La Comisión de Venecia acaba de publicar la actualización de su guía para celebrar referéndums, subrayando la primacía constitucional y advirtiendo que el recurso al referéndum para ser reconocido debe respetar el conjunto del ordenamiento jurídico y no puede apelar a una ley ad hoc (como la aprobada por el Parlament en septiembre de 2017) para conferirle apariencia de legalidad. Este golpe a la unilateralidad ha tenido, como es habitual en los medios públicos, escaso eco en Cataluña. Ya en 2017, justo antes del 1-O, Puigdemont solicitó por carta un pronunciamiento de la Comisión de Venecia, obteniendo un respuesta menos contundente que la proporcionada por esta revisión de criterios.

Las diferencias entre JxCat y ERC tienden a acrecentarse ante la puesta en marcha del reloj electoral, materializada por el presidente de la cámara, Roger Torrent con un simple comunicado, ahorrándose una sesión de investidura fallida. El pronóstico del futuro candidato del PP, Alejandro Fernández, de un intento de investidura de última hora por parte de JxCat, parece descabellada a día de hoy, de todas maneras, no puede descartarse que en función de los resultados avanzados por los sondeos, el partido de Puigdemont no protagonice una investidura-trampa  para desgastar a ERC. La investidura no podría prosperar sin los republicanos y la CUP, pero justificada en el agravamiento de la crisis del coronavirus y la supuesta irresponsabilidad de dejar Cataluña sin presidente por más tiempo, esta hipótesis tendría sus seguidores en el dividido y enfrentado universo soberanista.

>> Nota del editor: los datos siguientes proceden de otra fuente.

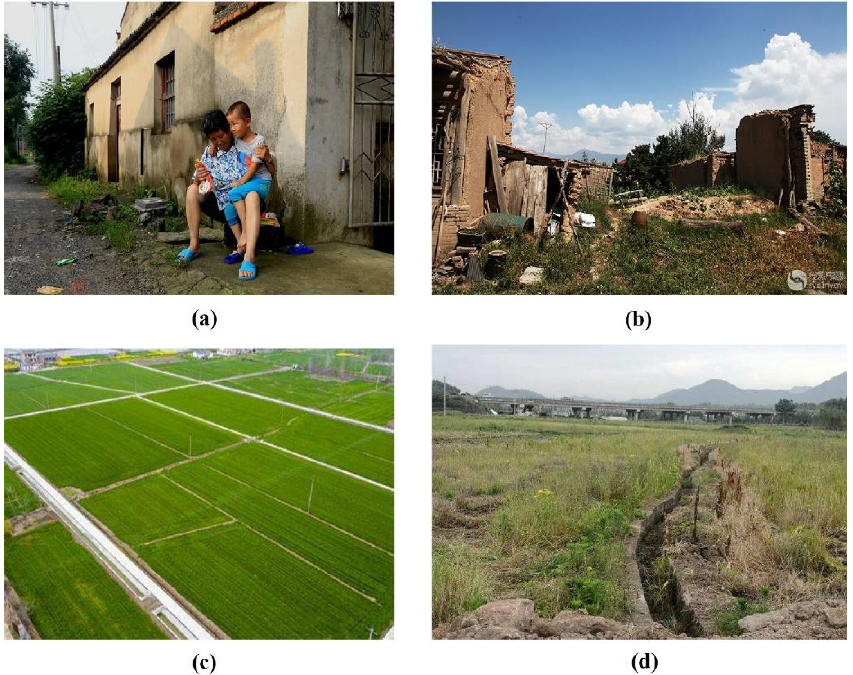
Figure 1. Problems caused by the loss of rural population: ( a ) Left-behind elderly and children. ( b ) Abandoned homesteads. ( c ) Small patch arable land. ( d ) Abandoned arable land.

A quienes las elecciones le llegarán en mal momento es al PDeCat, irremediablemente convertidos en únicos herederos de CDC ante el abandono de toda responsabilidad por parte de aquellos que se han marchado a JxCat, cuya desmemoria sobre sus recientes adhesiones supera el ridículo. El antiguo tesorero de Convergència, Daniel Òsacar, (condenado por el caso Palau y ahora con un pacto con la Fiscalía Anticorrupción) insinuó ante el juez que Mas debía estar al caso de toda la trama del 3%; de momento es una grave insinuación que Òsacar no puede demostrar, pero si que ha sido capaz de señalar a quien podría probarlo: Germà Gordó, ex gerente del partido y ex conseller.

Según el ex tesorero, Gordó era quien dirigía todo el entramado de corrupción y despachaba a diario con Mas, entonces presidente de CDC. Más siempre ha negado cualquier conocimiento respecto de las comisiones cobradas por obra pública y su posterior blanqueo gracias a la colaboración de dirigentes y consellers. Y con motivo de estas insinuaciones se ha ratificado en su ignorancia.